Crime_Extractor uses Snorkel, Python 2.7 and requires a few python packages which can be installed using pip.
pip install --requirement python-package-requirement.txt
Note that you may have to run pip2 if you have Python3 installed on your system, and that sudo can be prepended to install dependencies system wide if this is an option and the above does not work.
Finally, enable ipywidgets:
jupyter nbextension enable --py widgetsnbextension --sys-prefix
Snorkel currently relies on numbskull and numba, which occasionally requires a bit more work to install! One option is to use conda as above. If installing manually, you may just need to make sure the right version of llvmlite and LLVM is installed and used; for example on Ubuntu, run:
apt-get install llvm-3.8
LLVM_CONFIG=/usr/bin/llvm-config-3.8 pip install llvmlite
LLVM_CONFIG=/usr/bin/llvm-config-3.8 pip install numba
Finally, once numba is installed, re-run the numbskull install from the python-package-requirement.txt script:
pip install git+https://github.com/HazyResearch/numbskull@master
After installing, just run:
./run_jupyter.sh
Once you run the script, Jupyter notebook will start running on localhost:8888
, go to localhost:8888
and create a new python2 notebook.
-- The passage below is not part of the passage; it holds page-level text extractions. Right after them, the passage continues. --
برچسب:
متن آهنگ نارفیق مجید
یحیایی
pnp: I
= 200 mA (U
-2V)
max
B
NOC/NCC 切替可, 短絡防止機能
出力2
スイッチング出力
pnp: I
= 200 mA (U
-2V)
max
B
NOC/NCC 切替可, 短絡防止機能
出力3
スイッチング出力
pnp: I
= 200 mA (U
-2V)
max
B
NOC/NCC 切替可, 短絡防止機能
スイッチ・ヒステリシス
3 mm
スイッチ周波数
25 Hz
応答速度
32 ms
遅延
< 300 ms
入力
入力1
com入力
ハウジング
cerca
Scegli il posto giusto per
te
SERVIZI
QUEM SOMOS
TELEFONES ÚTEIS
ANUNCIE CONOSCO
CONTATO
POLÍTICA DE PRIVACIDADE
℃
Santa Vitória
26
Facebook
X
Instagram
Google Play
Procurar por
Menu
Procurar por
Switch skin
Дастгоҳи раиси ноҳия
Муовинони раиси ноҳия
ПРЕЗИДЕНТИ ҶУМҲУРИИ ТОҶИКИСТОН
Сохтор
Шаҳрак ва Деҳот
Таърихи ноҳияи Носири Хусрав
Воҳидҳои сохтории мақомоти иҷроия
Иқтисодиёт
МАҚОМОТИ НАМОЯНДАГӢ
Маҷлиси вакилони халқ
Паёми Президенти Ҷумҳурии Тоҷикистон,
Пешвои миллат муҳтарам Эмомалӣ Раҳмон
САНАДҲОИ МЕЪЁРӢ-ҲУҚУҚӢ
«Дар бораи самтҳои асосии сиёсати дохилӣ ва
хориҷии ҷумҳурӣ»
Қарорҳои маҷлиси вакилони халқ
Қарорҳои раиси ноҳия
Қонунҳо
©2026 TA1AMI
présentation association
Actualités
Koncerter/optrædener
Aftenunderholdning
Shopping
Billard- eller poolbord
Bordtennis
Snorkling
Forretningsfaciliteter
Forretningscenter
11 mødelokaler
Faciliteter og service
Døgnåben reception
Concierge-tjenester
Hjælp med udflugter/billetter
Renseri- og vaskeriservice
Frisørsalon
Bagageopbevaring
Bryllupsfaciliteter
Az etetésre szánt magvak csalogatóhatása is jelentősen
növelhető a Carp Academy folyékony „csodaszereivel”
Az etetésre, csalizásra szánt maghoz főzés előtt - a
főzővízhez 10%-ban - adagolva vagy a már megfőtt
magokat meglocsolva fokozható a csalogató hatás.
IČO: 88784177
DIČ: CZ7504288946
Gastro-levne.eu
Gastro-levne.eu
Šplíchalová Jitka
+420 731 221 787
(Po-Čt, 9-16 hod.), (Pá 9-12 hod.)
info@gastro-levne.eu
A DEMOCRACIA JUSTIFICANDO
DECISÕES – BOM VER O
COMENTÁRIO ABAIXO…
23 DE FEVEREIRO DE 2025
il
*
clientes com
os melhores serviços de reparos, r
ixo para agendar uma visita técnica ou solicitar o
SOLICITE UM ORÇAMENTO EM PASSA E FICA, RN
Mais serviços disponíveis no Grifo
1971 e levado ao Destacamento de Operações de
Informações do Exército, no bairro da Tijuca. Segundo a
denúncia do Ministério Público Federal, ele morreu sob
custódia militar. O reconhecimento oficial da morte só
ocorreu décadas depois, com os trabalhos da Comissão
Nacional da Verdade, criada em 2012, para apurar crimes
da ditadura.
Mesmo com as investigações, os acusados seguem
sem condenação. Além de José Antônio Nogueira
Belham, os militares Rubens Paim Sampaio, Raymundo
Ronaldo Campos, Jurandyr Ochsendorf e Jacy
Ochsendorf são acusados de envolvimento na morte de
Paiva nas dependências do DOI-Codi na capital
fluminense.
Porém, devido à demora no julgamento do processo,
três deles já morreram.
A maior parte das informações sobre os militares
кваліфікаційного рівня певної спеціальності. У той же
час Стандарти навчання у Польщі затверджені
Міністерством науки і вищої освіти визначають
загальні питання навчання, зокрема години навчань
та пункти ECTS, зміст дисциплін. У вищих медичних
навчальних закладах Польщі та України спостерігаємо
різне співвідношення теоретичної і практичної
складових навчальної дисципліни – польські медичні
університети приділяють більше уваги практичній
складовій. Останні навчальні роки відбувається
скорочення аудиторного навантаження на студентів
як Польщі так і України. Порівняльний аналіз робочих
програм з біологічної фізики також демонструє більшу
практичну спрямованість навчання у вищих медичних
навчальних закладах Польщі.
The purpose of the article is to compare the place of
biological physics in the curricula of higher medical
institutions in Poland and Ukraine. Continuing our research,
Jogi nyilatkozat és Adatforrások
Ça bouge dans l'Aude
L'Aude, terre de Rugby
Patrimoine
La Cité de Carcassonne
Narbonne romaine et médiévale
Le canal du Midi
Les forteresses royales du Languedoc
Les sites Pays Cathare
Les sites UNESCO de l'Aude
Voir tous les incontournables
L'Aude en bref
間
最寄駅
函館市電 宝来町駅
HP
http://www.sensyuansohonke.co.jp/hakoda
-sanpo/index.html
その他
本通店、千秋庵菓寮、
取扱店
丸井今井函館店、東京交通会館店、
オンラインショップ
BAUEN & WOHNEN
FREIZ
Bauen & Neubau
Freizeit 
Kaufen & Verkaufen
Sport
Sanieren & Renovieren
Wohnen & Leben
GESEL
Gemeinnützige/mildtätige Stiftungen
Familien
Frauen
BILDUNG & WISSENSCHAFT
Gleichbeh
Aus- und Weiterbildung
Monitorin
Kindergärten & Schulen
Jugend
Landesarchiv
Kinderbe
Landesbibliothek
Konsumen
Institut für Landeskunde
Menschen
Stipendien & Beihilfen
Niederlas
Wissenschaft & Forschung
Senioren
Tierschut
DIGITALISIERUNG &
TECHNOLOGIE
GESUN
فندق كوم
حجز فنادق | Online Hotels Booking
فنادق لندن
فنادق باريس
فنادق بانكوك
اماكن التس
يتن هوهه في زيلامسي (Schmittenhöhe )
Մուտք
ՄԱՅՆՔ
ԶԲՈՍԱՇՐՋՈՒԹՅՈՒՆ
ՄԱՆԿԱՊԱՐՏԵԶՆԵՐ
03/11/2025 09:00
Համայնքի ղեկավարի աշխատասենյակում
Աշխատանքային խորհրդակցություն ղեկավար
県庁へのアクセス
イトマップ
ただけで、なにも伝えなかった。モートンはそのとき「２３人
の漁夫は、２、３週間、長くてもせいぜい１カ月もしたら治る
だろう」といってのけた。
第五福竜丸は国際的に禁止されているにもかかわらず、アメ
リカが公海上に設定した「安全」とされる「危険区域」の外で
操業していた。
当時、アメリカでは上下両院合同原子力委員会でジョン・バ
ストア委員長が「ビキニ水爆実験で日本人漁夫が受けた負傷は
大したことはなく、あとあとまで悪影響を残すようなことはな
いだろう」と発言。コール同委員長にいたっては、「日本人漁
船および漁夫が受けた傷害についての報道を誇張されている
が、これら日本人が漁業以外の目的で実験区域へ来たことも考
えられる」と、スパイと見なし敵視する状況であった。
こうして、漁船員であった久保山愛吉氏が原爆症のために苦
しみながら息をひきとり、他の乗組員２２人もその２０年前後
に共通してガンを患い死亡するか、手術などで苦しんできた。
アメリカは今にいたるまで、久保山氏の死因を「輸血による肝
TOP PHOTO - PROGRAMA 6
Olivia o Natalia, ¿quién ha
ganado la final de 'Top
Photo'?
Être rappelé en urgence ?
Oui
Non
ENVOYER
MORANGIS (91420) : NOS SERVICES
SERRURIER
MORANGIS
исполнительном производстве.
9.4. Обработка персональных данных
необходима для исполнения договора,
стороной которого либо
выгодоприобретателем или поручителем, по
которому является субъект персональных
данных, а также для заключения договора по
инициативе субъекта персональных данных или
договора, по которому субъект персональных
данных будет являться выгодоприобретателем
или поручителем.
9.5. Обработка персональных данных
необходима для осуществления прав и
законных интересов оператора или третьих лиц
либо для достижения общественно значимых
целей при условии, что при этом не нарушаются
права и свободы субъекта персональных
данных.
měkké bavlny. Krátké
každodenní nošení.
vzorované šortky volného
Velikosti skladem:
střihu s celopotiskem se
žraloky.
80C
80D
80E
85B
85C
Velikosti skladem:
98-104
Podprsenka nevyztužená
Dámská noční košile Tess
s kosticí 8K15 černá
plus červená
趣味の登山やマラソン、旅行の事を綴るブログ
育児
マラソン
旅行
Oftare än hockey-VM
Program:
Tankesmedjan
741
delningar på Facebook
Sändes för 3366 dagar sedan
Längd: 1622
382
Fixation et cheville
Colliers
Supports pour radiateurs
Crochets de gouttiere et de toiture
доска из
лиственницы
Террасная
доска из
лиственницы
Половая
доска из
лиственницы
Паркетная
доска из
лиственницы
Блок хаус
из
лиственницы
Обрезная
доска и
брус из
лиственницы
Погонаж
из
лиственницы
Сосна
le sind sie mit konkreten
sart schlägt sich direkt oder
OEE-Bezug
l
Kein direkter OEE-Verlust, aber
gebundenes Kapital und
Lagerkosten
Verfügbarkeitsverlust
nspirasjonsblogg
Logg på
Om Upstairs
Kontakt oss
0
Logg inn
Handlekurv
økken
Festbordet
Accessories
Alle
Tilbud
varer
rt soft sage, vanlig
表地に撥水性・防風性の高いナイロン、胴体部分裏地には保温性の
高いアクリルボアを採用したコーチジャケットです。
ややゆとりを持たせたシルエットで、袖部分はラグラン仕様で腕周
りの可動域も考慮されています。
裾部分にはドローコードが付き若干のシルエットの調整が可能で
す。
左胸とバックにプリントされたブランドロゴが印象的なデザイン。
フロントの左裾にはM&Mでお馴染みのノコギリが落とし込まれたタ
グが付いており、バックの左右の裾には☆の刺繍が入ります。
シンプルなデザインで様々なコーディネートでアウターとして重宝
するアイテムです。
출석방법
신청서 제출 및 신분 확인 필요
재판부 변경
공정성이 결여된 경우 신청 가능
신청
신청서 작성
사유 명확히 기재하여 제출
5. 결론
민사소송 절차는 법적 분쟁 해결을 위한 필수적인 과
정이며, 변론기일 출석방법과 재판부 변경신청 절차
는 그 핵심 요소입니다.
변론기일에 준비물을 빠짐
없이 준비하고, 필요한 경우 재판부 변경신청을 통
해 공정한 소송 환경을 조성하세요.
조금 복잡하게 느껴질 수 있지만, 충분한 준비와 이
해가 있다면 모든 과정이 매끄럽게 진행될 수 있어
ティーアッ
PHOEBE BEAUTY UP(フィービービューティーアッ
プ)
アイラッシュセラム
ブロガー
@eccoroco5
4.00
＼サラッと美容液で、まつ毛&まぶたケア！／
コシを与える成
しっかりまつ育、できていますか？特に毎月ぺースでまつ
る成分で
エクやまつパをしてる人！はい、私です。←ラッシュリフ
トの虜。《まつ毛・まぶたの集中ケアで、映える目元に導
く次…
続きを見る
A jupyter shell will be opened and there you can work on with your further code and compiling and running it.
-
The articles on which we are working are stored at /snorkel/tutorials/intro/articles.tsv. These articles are converted to .tsv files, which means they are stored as tab separated values of id and document text. This crime extractor parses and generates corpus from .tsv files. Hence it is mandatory to first convert the articles text files into a tab separated values file.
-
In the snorkel root directory shown in localhost:8888, there’s a file named extractor.py, which contains the whole logic of the code. Click on the file and the code will appear in a python jupyter shell.
-
After that, we can run the code by pressing “Play” button in the taskbar and pause/stop the execution too.
-
When we run the code, it takes a while to make a corpus from articles.tsv file, after which NER, Ngrams and LFs are performed on it.
-
It is needed to remove snorkel.db file from the root every time we run the candidate extractor, because a new copy of it is made every time we run it. Hence keeping out the code from rebuild, it is advisable to remove snorkel.db file and let it be created on runtime.
-
Once we run the code, final output is stored in a excel sheet in the tuples of the form (document_id, date, crime_type, crime_locations). This excel file named output.-final xlsx is in the root directory of the snorkel. It gets updated everytime we run the code.